Pemerintah Vietnam telah mengambil langkah dramatis dengan memutus akses ke aplikasi Telegram mulai Juni mendatang. Langkah ini dilakukan setelah ditemukan banyak indikasi bahwa platform tersebut digunakan untuk kegiatan yang dianggap meresahkan dan berbahaya. Menyusul kekhawatiran tentang potensi kejahatan yang dilakukan oleh pengguna, pemerintah setempat merasa perlu untuk bertindak tegas.
Sebuah laporan resmi menyebutkan bahwa departemen telekomunikasi di Kementerian Sains dan Teknologi Vietnam mengeluarkan surat kepada penyedia layanan internet. Dalam surat tersebut, mereka memberi peringatan mengenai pelanggaran hukum yang terjadi di Telegram yang perlu segera ditangani. Hal ini menimbulkan pertanyaan, seberapa besar dampak dari tindakan ini terhadap pengguna dan bisnis yang bergantung pada Telegram?
Pemblokiran Telegram: Alasan di Balik Tindakan Tegas
Dalam surat yang dikirimkan, kementerian menegaskan bahwa penyedia layanan internet harus mengimplementasikan langkah-langkah untuk mencegah akses ke Telegram di seluruh negeri. Mereka mencatat bahwa hampir 70 persen dari total 9.600 saluran yang ada di Telegram berisi konten yang dianggap berbahaya. Sayangnya, konten negatif ini sering kali disebarkan oleh kelompok-kelompok yang terorganisir, menyebarkan ide-ide secara antinegara dan melakukan kegiatan reaksioner.
Lebih jauh lagi, pemerintah mengklaim bahwa beberapa kelompok di aplikasi ini juga terlibat dalam kegiatan jual beli data pribadi pengguna dan bahkan perdagangan narkoba. Dalam konteks ini, pemerintah Vietnam mempertahankan bahwa tindakan mereka adalah upaya untuk melindungi masyarakat dari bahaya yang lebih besar. Namun, langkah ini tidak lepas dari kritik mengenai pembatasan kebebasan berekspresi di negara yang memiliki sejarah ketat dalam hal kontrol media.
Efek Jangka Panjang dan Respons Telegram
Saat pemerintah Vietnam memberlakukan larangan ini, beberapa spesialis dan analis digital memperingatkan tentang implikasi jangka panjang dari keputusan ini. Telegram, sebagai platform komunikasi yang semakin populer, digunakan oleh jutaan orang di Vietnam, termasuk para pengusaha dan individu yang mencari saluran untuk mengekspresikan diri mereka. Kehilangan akses ke platform ini bisa berarti hilangnya ruang untuk diskusi yang konstruktif dan inovatif.
Menanggapi keputusan pemerintah, Telegram menyatakan bahwa mereka terkejut dan kecewa. Pihak telegram mengklaim bahwa mereka telah berusaha untuk memenuhi permintaan hukum dari pemerintah Vietnam dengan tepat waktu. Namun, mereka juga menegaskan bahwa mereka sedang dalam proses untuk menanggapi permintaan tersebut yang dibuat sebelum tenggat waktu yang ditentukan. Hal ini menunjukkan bagaimana platform komunikasi harus berjuang untuk memenuhi permintaan pemerintah sambil tetap menjaga prinsip privasi pengguna.

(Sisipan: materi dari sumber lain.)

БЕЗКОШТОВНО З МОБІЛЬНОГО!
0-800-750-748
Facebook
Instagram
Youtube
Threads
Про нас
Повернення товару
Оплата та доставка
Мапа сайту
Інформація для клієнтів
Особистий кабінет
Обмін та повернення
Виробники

Dalam konteks penggunaan internet yang semakin meluas, data menunjukkan bahwa pada awal tahun 2025, hampir 80 juta orang di Vietnam sudah terhubung ke internet. Dari jumlah tersebut, sekitar 11,8 juta pengguna aktif berada di Telegram. Dengan begitu banyaknya pengguna, langkah pemerintah ini dapat memengaruhi interaksi sosial dan ekonomi di negara tersebut. Di satu sisi, mengatasi kejahatan siber adalah penting; namun, di sisi lain, pemerintah juga harus mempertimbangkan bagaimana langkah-langkah ini akan memengaruhi hubungan masyarakat dan kebebasan berbicara.